Bei Immobilienkäufen verlangt die Bank für gewöhnlich die Eintragung einer Grundschuld auf das zu erwerbende Haus. Sollten Kreditnehmende später die Darlehensraten nicht mehr bedienen können, hat die Bank das Recht, das Wohnobjekt bei einer Zwangsversteigerung zu veräußern. Der daraus erzielte Erlös dient in diesem Fall zur Deckung der noch offenen Forderungen.
Eine solche Sachsicherheit (auch als Realsicherheit bezeichnet) genügt der Bank in manchen Fällen jedoch nicht. Verfügst du beispielsweise weder über ein ausreichend gutes, verlässliches Einkommen noch über größere finanzielle Ersparnisse, wirkt sich das ungünstig auf die Bonitätseinstufung aus. Die Bank fordert dann Zusatzsicherheiten.
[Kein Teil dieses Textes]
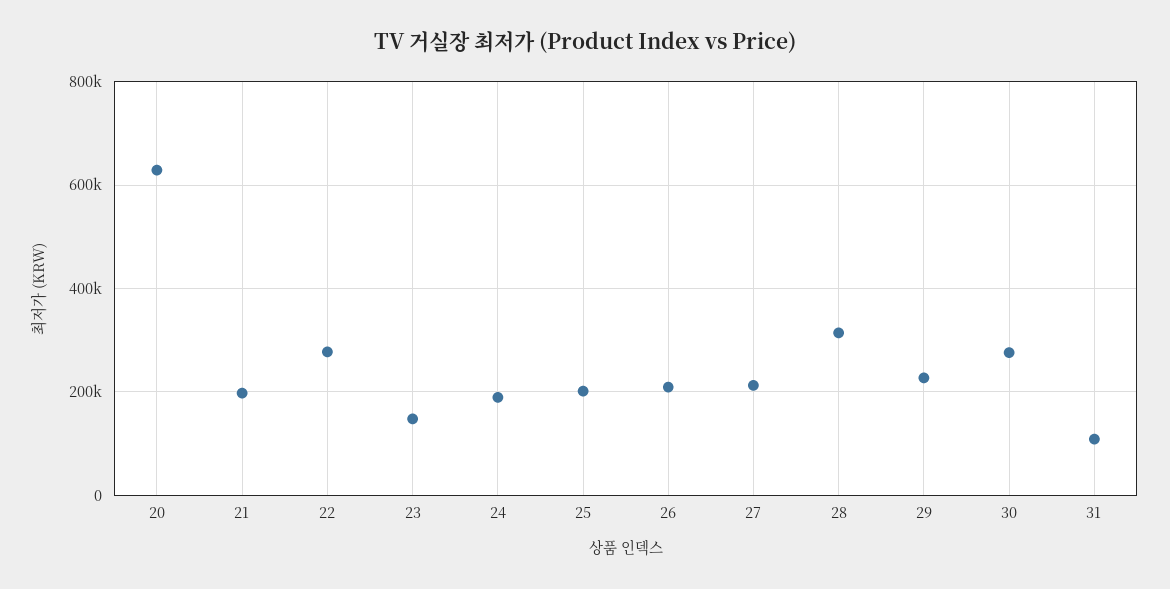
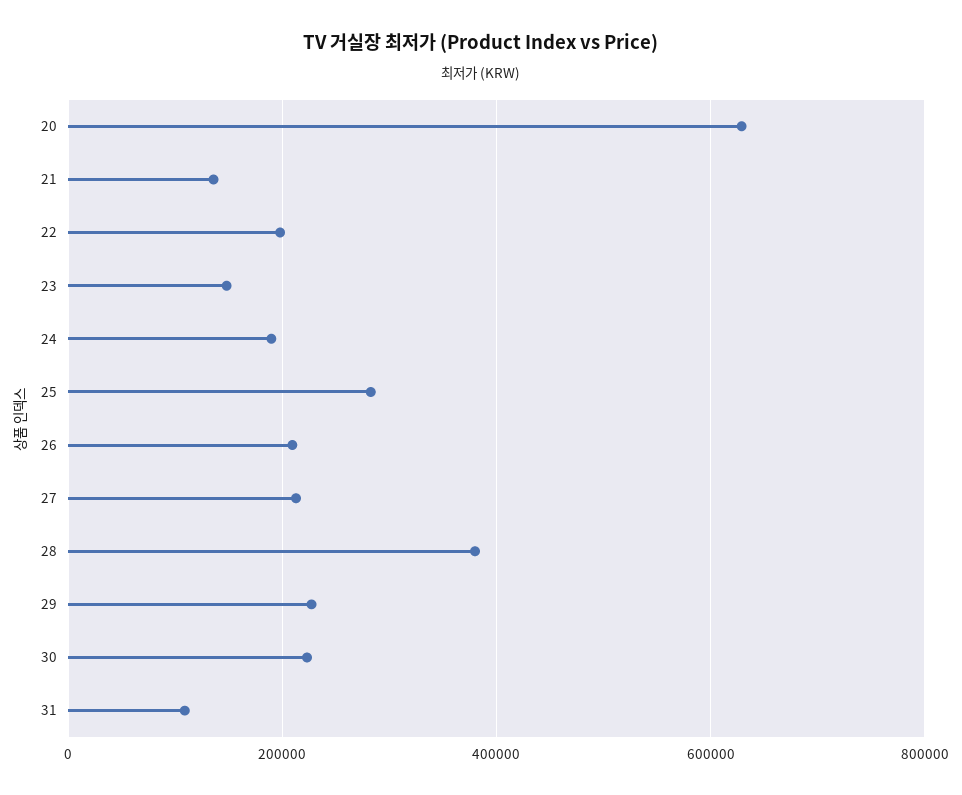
21: 200000 -> 140000
22: 280000 -> 200000
25: 200000 -> 280000
28: 320000 -> 380000
30: 280000 -> 220000

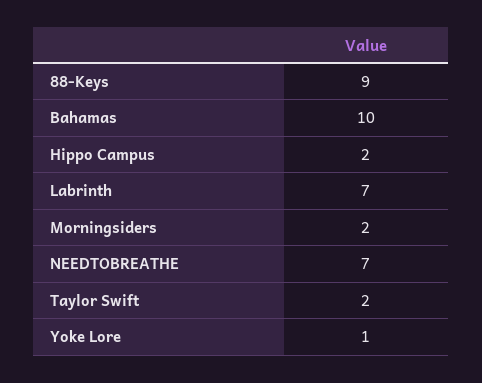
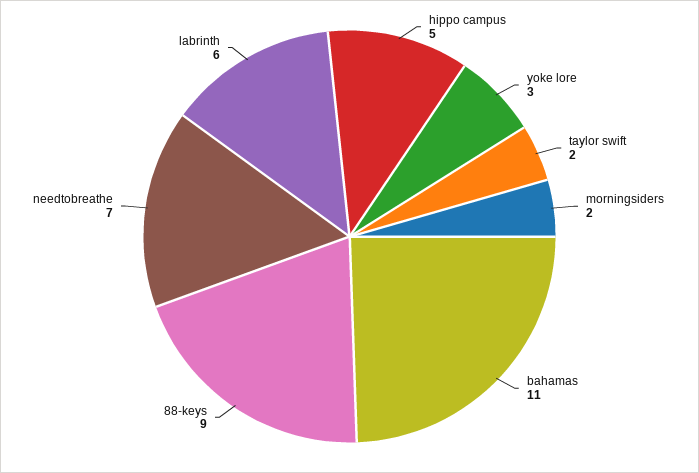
Bahamas: 10 -> 11
Hippo Campus: 2 -> 5
Labrinth: 7 -> 6
Yoke Lore: 1 -> 3

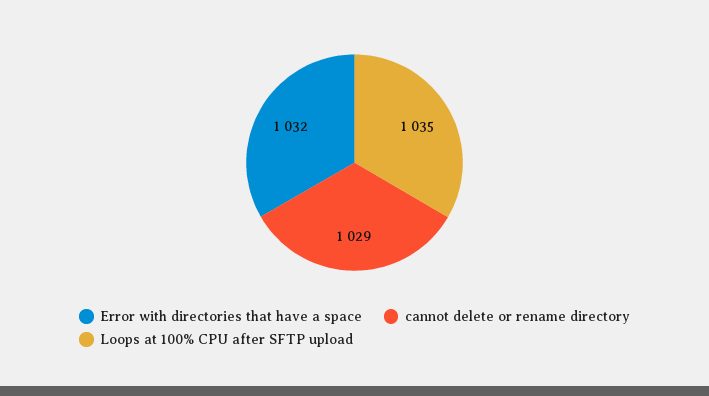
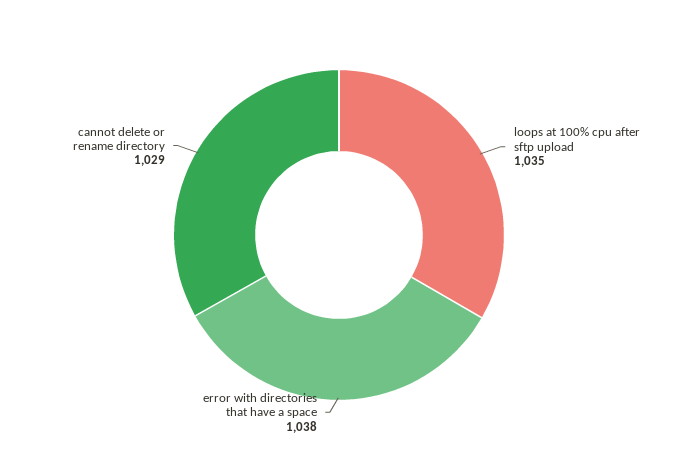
Error with directories that have a space: 1032 -> 1038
Zudem wünscht sie weitere Sicherheiten, wenn der Kreditbetrag über der Beleihungsgrenze liegt. Auf diesem Weg will sich die Bank vor einer Zahlungsunfähigkeit der Hauskaufenden schützen.
Eng verknüpft mit dem Begriff Zusatzsicherheit ist der des Eigenkapitalersatzes. So steigert viel Eigenkapital ebenso die Wahrscheinlichkeit, dass der gewährte Immobilienkredit planmäßig zurückgezahlt wird. Schließlich sinkt hierdurch der Fremdkapitalbedarf und die monatliche Kreditrate fällt tendenziell geringer aus. Besitzt du nur wenige finanzielle Rücklagen, lässt sich diese Nachteil unter Umständen durch Eigenkapitalersatz ausgleichen.